Co-author: Cristina Álvarez López

 

There was independent cinema, all over the world, before the “indie” tag came along as a marketing label in the mid-to-late 1980s. Independent in production set-up, independent in attitude. But once indie – or even, god help us, “Indiewood” – took hold as a label, especially in America, it encouraged a widespread amnesia in many parts of global film culture.

 

Independent USA cinema came to be identified solely with Jim Jarmusch, John Sayles, Steven Soderbergh, Whit Stillman, Quentin Tarantino, Kevin Smith … several of whom were promoted relentlessly through the production/distribution/exhibition tentacles of Miramax and similar companies.

 

This was an overwhelmingly male group of “indie mavericks”. Some of them, like Jarmusch, Sayles and (from the 1970s) Jonathan Demme kept the faith with their independent roots and helped out their old friends and colleagues whenever possible. But a large group of women filmmakers found themselves overlooked and sidelined, struggling for a foothold as the 1990s rolled in. Some did make it through into the American indie wave – particularly Kathryn Bigelow, whose exciting reworkings of genre formulae of horror and thriller in Near Dark (1987) and Blue Steel (1990) presaged her later move into the “Oscar-winning” centre of the Hollywood system.

 

Penelope Spheeris, after a strong and reasonably prolific ‘80s decade across fiction and music documentary, hit the jackpot with the surprise success of Wayne’s World (1992) – but eventually, in 2012, opted out of a film and TV production system that had become too constraining; a bad experience with the Weinstein brothers on Senseless in 1998 didn’t help matters any. Lizzie Borden also suffered with Miramax; after her Working Girls (1986) had been distributed by the company, she came to grief with them during the shooting, completion and selling of Love Crimes (1992) – even the later, revamped “director’s cut” was not authorised by its actual director!

 

Increasingly, around the world, people are now revisiting women’s achievements in the cinema of the 1980s. Some of these successes were precarious at the time, and their endurance into the present day has proven even more fragile: how many “prestige” DVD releases are currently devoted to these films, if they happen to lack the pop cachet that has accrued to Amy Heckerling (Fast Times at Ridgemont High, 1982) or Susan Seidelman, who had the good fortune to collaborate with singer Madonna and comedian Roseanne Barr?

 

In a sense, American women have generally fared worse, in this regard, than the most revered of their European counterparts, such as Agnès Varda or Chantal Akerman (both of whom made a number of films in the USA between the 1960s and the ‘90s). Even Barbara Loden’s masterpiece Wanda (1970), a crucial forerunner to the most radical American women’s cinema of the ‘80s, has had to wait almost 50 years – long past the director’s death – for a worthy edition; and a similar time-lag has inhibited the true appreciation of the black comedies of writer-director Elaine May.

• GIVEN ENTRIES:
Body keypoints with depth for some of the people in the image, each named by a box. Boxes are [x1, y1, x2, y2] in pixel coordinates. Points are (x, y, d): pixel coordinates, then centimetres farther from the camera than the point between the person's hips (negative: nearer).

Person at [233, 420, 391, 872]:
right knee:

--

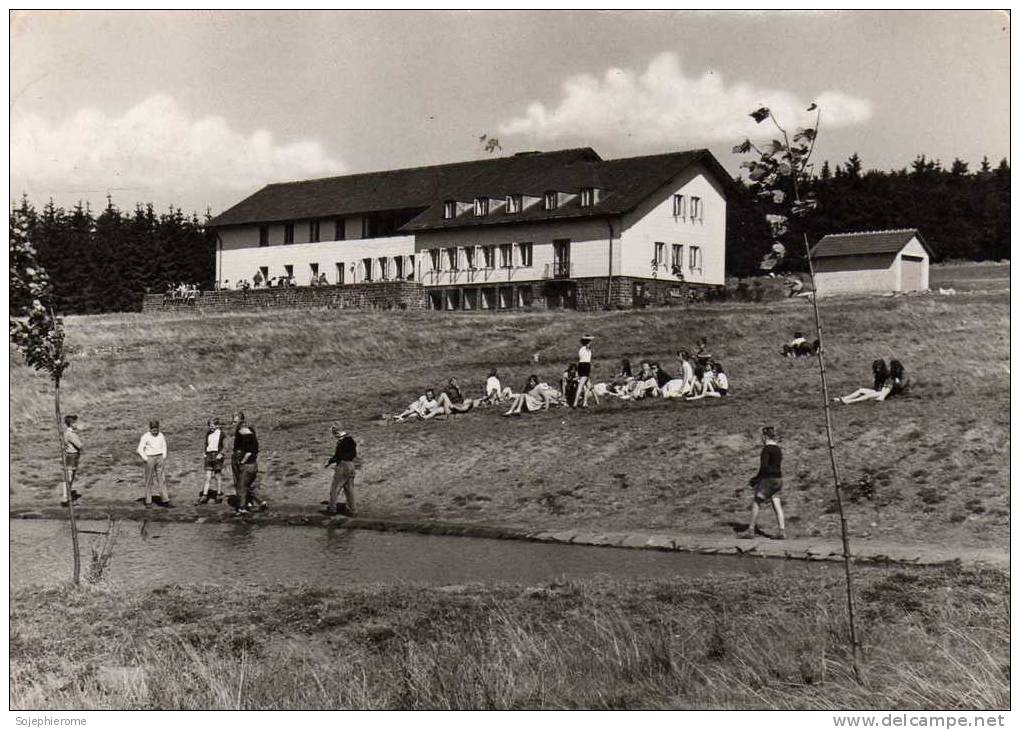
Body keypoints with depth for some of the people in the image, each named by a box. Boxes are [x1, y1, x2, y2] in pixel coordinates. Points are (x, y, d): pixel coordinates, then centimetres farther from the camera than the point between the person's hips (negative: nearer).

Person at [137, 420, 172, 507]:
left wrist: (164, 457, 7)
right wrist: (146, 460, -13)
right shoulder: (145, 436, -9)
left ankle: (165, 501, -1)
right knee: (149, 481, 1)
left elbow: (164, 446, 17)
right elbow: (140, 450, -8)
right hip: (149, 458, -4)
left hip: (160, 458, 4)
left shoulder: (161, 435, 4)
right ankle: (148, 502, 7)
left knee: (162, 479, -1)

---

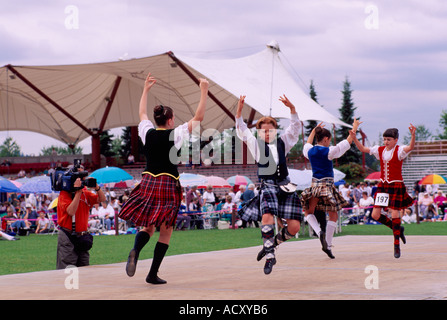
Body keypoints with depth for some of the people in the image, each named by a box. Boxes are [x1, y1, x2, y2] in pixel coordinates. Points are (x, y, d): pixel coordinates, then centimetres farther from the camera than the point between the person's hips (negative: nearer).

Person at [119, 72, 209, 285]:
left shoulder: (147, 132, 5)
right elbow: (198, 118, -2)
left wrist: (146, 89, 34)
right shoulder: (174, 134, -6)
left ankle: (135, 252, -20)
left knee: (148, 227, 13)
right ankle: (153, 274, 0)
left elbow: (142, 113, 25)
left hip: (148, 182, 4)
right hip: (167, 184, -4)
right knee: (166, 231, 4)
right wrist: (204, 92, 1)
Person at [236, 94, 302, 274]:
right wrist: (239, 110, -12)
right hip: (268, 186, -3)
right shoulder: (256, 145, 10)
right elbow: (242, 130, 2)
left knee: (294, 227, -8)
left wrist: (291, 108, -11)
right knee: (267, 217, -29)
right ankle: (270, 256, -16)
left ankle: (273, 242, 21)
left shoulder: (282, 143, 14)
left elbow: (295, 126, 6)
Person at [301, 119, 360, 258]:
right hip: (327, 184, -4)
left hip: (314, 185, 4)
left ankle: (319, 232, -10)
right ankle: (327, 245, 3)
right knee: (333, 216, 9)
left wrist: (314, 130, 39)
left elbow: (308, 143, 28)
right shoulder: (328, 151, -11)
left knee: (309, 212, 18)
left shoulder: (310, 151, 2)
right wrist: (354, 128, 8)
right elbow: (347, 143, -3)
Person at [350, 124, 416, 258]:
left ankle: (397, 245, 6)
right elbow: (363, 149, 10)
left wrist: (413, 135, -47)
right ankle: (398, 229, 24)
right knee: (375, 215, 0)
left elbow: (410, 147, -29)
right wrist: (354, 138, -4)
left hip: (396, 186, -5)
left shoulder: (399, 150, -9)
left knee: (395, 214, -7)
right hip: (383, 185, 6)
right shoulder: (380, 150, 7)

• EXERCISE SET:
1 > According to the passage on independent cinema, when did the "indie" tag come along as a marketing label?
2 > Copy out the rows from the one containing "left knee: (148, 227, 13)" down to the one containing "left elbow: (410, 147, -29)", both included.

• RESULTS OF THE TASKS:
1 > In the mid-to-late 1980s.

2 >
left knee: (148, 227, 13)
right ankle: (153, 274, 0)
left elbow: (142, 113, 25)
left hip: (148, 182, 4)
right hip: (167, 184, -4)
right knee: (166, 231, 4)
right wrist: (204, 92, 1)
Person at [236, 94, 302, 274]:
right wrist: (239, 110, -12)
right hip: (268, 186, -3)
right shoulder: (256, 145, 10)
right elbow: (242, 130, 2)
left knee: (294, 227, -8)
left wrist: (291, 108, -11)
right knee: (267, 217, -29)
right ankle: (270, 256, -16)
left ankle: (273, 242, 21)
left shoulder: (282, 143, 14)
left elbow: (295, 126, 6)
Person at [301, 119, 360, 258]:
right hip: (327, 184, -4)
left hip: (314, 185, 4)
left ankle: (319, 232, -10)
right ankle: (327, 245, 3)
right knee: (333, 216, 9)
left wrist: (314, 130, 39)
left elbow: (308, 143, 28)
right shoulder: (328, 151, -11)
left knee: (309, 212, 18)
left shoulder: (310, 151, 2)
right wrist: (354, 128, 8)
right elbow: (347, 143, -3)
Person at [350, 124, 416, 258]:
left ankle: (397, 245, 6)
right elbow: (363, 149, 10)
left wrist: (413, 135, -47)
right ankle: (398, 229, 24)
right knee: (375, 215, 0)
left elbow: (410, 147, -29)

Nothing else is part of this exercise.